Comentei com uma amiga que a minha gata, a Lulua, deu para me presentear pela manhã com ratos mortos, e ela disse que isso arruinaria o seu café da manhã, receber um rato morto de presente. Falei que o que me desagrada mesmo é que a Lulua tem usado como arranhador o sofá lindo e novo aqui de casa, e então minha amiga, uma pessoa legal porém totalmente contra ter animais de estimação, perdeu a paciência:
– Por que as pessoas têm gato, meu Deus do céu? Não consigo imaginar essas coisas acontecendo aqui em casa, eu ia ficar muito irritada.

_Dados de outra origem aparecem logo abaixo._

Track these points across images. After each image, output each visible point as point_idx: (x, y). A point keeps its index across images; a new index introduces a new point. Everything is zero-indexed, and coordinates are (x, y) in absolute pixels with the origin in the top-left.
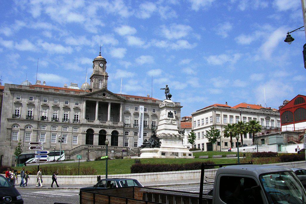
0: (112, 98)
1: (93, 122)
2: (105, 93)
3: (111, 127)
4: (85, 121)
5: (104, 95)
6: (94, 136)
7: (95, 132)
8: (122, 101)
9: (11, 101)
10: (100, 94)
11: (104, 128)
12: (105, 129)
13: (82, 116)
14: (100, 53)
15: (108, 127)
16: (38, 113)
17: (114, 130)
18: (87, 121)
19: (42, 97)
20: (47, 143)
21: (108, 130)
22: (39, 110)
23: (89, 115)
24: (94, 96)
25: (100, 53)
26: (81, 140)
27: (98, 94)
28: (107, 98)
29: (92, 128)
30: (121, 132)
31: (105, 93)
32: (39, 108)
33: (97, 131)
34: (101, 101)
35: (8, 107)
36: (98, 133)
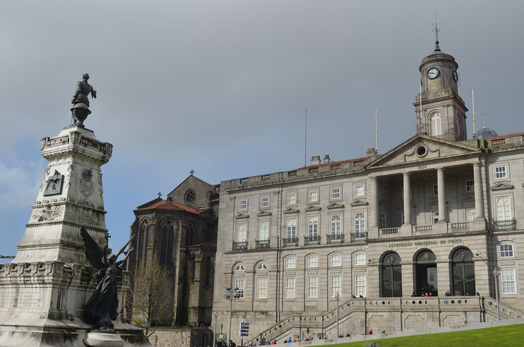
0: (443, 155)
1: (395, 231)
2: (421, 145)
3: (447, 239)
4: (374, 233)
5: (421, 151)
6: (403, 267)
7: (403, 260)
8: (474, 156)
9: (231, 215)
10: (410, 152)
11: (427, 243)
12: (429, 247)
13: (369, 220)
14: (437, 43)
15: (438, 240)
16: (279, 230)
17: (456, 245)
18: (381, 232)
19: (284, 193)
20: (298, 300)
21: (438, 249)
22: (279, 224)
23: (389, 214)
24: (392, 162)
25: (437, 43)
26: (367, 285)
27: (406, 153)
28: (431, 156)
29: (394, 249)
30: (477, 246)
31: (421, 145)
32: (279, 220)
33: (406, 254)
34: (416, 169)
35: (226, 229)
36: (411, 260)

Sério, por que ter um bicho que vai ficar te enchendo o saco com esse tipo de coisa?
Amiga querida, você é ótima, mas se esqueceu do básico sobre as relações, estejamos falando de relações com outros humanos ou com animais de estimação:
Todo vínculo é uma fonte de alegrias e também de encheção de saco.
Não tem outro jeito, é assim que os vínculos funcionam.
Se uma pessoa ou um gato só te trazem alegria, ou você tem um raro espírito inabalável, ou o vínculo entre vocês é superficial. E a superficialidade pode ser cômoda, mas não mata a nossa sede de vínculos.
Tem uma criança aqui perto de casa que todo dia me dá tchauzinho quando eu passo. É uma criança fofíssima, e ela tem o rosto tão adorável, e posso dizer que toda vez que ela me dá tchauzinho eu me encho de ternura e alegria. Essa criança nunca me encheu o saco. Mas me pergunta se eu já passei mais de cinco segundos interagindo com essa criança. Eu nem sei o nome dela.
Lulua me surpreende algumas vezes com ratos mortos nojentos, é verdade. Mas me anima tantas vezes pulando no meu colo, quando eu bem que estava precisando de uma respiração a mais perto de mim. Agora há pouco mesmo, eu estava quieta lendo e ela se aninhou ao meu lado, e fiquei fazendo carinho nela e lendo, e ficamos numa harmonia tão perfeita, eu e o livro e a Lulua, e o meu escritório ficou todo vivo.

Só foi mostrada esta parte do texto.